--- Begin Excerpt provided ---

On October 30, 2016, Robyn and Douglas filed a supplement to their motion for attorney's fees.
¶7. On November 9, 2017, the chancellor entered an order granting the motion for attorney's fees and awarding Robyn and Douglas attorney's fees in the amount of $ 7,384.47. On December 6, 2017, the chancellor entered her judgment for a directed verdict and dismissed the matter with prejudice. In the judgment, the chancellor stated that "after reviewing the testimony and evidence presented and having heard the arguments of the parties, [the court] finds that, applying the applicable standard of law to the facts evidenced at the hearing, [Angela] is not entitled to grandparent visitation." The chancellor made a handwritten notation on the judgment stating that she would incorporate into the order the ruling read into the record from the bench.
¶8. On January 4, 2018, Angela filed her notice appealing the trial court's December 6, 2017 judgment for a directed verdict and the November 9, 2017 order granting attorney's fees.

--- End Excerpt provided ---
--- Begin Material supplied ---

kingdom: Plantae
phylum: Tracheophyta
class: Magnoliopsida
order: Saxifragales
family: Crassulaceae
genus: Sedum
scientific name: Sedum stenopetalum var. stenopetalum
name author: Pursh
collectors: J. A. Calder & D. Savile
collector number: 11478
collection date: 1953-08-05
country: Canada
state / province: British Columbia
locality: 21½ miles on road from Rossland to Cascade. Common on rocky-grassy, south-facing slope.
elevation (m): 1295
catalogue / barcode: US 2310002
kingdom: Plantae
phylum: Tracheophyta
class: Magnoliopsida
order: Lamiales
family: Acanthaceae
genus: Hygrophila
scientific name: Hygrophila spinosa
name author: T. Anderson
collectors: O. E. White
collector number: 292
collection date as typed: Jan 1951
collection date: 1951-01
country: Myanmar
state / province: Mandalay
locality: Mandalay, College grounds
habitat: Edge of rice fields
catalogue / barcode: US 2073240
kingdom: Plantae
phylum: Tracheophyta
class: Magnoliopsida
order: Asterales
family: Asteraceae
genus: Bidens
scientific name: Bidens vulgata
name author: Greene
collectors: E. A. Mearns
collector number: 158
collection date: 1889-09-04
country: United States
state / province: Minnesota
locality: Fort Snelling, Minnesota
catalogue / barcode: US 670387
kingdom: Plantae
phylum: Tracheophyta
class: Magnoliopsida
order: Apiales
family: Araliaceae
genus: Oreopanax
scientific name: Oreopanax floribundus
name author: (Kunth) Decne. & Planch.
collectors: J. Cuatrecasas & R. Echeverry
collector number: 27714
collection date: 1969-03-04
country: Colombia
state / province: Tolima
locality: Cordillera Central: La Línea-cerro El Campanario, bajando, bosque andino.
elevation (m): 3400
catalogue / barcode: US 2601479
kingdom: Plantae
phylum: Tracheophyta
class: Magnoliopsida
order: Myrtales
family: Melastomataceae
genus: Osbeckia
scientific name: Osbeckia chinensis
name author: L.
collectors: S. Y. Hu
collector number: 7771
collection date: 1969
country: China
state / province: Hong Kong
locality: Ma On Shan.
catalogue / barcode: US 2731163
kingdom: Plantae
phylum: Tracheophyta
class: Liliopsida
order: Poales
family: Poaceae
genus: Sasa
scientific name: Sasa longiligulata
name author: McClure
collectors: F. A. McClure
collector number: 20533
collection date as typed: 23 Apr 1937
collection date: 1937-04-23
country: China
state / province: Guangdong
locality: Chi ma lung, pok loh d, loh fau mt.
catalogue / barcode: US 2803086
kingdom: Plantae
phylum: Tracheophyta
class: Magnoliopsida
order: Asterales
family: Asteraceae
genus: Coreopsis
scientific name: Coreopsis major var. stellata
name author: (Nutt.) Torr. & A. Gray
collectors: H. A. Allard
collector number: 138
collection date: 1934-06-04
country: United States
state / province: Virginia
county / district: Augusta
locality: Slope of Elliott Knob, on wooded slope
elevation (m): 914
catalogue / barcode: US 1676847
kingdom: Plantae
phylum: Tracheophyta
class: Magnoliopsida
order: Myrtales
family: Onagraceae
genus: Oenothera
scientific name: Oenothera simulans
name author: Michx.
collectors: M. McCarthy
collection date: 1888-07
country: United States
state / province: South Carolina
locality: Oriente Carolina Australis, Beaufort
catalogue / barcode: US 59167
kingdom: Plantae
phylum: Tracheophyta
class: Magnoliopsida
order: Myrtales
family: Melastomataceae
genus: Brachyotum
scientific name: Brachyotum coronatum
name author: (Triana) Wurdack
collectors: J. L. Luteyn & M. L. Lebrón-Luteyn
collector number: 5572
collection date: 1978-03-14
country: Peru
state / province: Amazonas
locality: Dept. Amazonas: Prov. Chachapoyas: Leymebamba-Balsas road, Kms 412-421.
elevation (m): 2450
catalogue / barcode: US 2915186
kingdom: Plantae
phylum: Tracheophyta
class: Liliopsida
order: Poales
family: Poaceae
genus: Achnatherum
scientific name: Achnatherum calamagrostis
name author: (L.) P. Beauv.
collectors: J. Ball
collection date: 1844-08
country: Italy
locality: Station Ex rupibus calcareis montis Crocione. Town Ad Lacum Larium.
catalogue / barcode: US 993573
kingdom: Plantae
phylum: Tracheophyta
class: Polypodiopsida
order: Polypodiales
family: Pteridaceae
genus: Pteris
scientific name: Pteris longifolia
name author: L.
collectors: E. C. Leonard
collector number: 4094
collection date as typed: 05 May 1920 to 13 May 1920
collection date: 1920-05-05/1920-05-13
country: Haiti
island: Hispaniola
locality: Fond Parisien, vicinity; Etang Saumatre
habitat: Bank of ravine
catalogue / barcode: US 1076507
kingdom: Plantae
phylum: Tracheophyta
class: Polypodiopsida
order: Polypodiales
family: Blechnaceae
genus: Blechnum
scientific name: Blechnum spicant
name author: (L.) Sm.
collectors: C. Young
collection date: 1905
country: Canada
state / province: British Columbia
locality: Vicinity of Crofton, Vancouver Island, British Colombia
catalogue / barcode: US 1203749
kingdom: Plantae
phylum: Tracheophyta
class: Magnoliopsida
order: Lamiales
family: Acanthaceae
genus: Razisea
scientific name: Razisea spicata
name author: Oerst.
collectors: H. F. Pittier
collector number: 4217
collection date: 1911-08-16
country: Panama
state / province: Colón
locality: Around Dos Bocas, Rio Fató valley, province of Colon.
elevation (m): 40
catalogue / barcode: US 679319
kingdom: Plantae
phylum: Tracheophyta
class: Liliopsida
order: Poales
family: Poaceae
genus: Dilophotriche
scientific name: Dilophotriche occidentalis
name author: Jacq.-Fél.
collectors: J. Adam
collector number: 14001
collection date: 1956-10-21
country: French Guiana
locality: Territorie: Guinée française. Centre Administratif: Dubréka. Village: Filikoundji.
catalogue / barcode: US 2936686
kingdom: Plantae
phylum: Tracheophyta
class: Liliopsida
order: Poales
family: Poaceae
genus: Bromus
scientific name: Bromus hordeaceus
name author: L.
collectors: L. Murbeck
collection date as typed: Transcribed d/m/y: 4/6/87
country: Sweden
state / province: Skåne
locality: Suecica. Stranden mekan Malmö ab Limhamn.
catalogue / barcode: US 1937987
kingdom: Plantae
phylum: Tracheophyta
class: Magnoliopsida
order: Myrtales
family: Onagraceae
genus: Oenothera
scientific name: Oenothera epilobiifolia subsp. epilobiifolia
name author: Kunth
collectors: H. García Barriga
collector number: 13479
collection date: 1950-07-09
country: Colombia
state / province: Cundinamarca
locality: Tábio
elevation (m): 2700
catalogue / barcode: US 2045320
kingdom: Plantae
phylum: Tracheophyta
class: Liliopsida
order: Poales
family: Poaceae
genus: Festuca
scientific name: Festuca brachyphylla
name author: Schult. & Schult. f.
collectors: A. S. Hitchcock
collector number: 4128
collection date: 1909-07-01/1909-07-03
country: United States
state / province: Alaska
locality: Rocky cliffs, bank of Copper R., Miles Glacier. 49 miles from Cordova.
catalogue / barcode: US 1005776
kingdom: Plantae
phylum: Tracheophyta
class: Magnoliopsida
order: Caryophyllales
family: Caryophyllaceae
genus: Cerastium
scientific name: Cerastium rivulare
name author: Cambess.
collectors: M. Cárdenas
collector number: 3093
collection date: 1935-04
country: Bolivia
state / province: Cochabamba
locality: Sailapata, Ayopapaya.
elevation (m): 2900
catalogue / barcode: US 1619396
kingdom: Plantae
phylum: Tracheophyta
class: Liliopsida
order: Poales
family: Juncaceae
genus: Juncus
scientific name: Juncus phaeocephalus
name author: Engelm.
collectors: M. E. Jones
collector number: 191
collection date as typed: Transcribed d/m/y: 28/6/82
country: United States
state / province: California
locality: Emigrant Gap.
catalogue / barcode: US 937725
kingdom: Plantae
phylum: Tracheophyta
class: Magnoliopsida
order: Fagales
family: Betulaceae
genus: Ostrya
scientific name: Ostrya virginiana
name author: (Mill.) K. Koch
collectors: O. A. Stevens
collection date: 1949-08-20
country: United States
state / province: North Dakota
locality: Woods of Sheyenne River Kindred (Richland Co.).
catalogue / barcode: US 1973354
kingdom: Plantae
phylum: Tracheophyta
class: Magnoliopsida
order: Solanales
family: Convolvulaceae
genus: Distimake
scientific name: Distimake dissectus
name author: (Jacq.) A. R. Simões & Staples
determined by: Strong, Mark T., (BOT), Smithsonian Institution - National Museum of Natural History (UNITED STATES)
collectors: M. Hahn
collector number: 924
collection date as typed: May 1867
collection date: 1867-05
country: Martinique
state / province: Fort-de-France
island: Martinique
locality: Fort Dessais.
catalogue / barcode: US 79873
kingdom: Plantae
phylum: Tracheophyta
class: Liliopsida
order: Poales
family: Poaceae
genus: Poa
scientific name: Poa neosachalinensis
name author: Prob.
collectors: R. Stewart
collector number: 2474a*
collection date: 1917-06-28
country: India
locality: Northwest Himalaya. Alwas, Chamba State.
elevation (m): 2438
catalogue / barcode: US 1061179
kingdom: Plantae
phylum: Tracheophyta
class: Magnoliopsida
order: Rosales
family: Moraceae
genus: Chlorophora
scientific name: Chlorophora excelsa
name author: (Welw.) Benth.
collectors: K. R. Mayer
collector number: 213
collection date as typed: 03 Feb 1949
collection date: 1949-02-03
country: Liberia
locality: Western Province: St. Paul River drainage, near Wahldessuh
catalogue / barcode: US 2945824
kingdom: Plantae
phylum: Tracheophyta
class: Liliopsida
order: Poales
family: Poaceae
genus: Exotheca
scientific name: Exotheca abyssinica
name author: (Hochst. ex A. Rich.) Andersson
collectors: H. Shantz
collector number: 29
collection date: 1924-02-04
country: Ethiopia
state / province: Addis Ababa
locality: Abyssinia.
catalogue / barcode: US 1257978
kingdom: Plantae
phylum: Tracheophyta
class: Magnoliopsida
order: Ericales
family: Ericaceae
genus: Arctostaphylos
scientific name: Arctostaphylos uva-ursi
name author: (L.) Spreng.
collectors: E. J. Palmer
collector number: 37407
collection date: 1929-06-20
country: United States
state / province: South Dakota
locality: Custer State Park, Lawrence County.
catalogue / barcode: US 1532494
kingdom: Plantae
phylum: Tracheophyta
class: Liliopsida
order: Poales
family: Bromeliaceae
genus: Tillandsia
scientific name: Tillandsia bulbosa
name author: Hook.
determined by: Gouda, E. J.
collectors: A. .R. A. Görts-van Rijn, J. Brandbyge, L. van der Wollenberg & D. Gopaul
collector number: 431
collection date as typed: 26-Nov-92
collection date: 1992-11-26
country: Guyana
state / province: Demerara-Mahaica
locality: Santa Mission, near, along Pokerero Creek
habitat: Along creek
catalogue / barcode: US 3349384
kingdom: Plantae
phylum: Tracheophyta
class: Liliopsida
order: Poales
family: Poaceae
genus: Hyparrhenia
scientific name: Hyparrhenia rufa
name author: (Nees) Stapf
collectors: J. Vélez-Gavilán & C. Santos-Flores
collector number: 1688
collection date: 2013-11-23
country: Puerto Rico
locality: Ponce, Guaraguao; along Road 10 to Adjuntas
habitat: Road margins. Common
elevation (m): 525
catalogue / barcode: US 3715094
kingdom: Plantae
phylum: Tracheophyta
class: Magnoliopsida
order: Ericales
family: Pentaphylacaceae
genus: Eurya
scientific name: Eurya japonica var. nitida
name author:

--- End Material supplied ---

**Required task A**
Reproduce the grandparent visitation excerpt from "On October 30, 2016, Robyn" up to and including "from the bench.".
**Required task B**
According to the grandparent visitation excerpt, on what basis did the chancellor's judgment find that Angela was not entitled to grandparent visitation? Answer in one to three sentences.
**Required task C**
Continue the grandparent visitation excerpt from the point where it stops.
The listing comes from a different source than the grandparent visitation excerpt.

**Exercise answer A**
On October 30, 2016, Robyn and Douglas filed a supplement to their motion for attorney's fees.
¶7. On November 9, 2017, the chancellor entered an order granting the motion for attorney's fees and awarding Robyn and Douglas attorney's fees in the amount of $ 7,384.47. On December 6, 2017, the chancellor entered her judgment for a directed verdict and dismissed the matter with prejudice. In the judgment, the chancellor stated that "after reviewing the testimony and evidence presented and having heard the arguments of the parties, [the court] finds that, applying the applicable standard of law to the facts evidenced at the hearing, [Angela] is not entitled to grandparent visitation." The chancellor made a handwritten notation on the judgment stating that she would incorporate into the order the ruling read into the record from the bench.

**Exercise answer B**
The chancellor reviewed the testimony and evidence presented and heard the parties' arguments. She then applied the applicable standard of law to the facts shown at the hearing and concluded that Angela was not entitled to grandparent visitation.

**Exercise answer C**
STANDARD OF REVIEW
¶9. "Findings of a chancellor will not be disturbed on review unless the chancellor was manifestly wrong, clearly erroneous, or applied the wrong legal standard." Smith v. Martin , 222 So.3d 255, 259 (¶ 4) (Miss. 2017) (internal quotation marks omitted). We review questions of law under a de novo standard. T.T.W. v. C.C. , 839 So.2d 501, 503 (¶ 6) (Miss. 2003).
DISCUSSION
I. Directed Verdict
¶10. Angela argues that the chancellor erred in granting Robyn and Douglas's motion for a directed verdict. Angela asserts that because the case was tried without a jury, Robyn and Douglas should have filed a motion for involuntary dismissal, rather than a motion for a directed verdict. Angela also argues that the chancellor applied an erroneous interpretation of Mississippi Code Annotated section 93-16-3(2) – (3) (Rev. 2013); specifically, whether Angela established a viable relationship with Chella Rose.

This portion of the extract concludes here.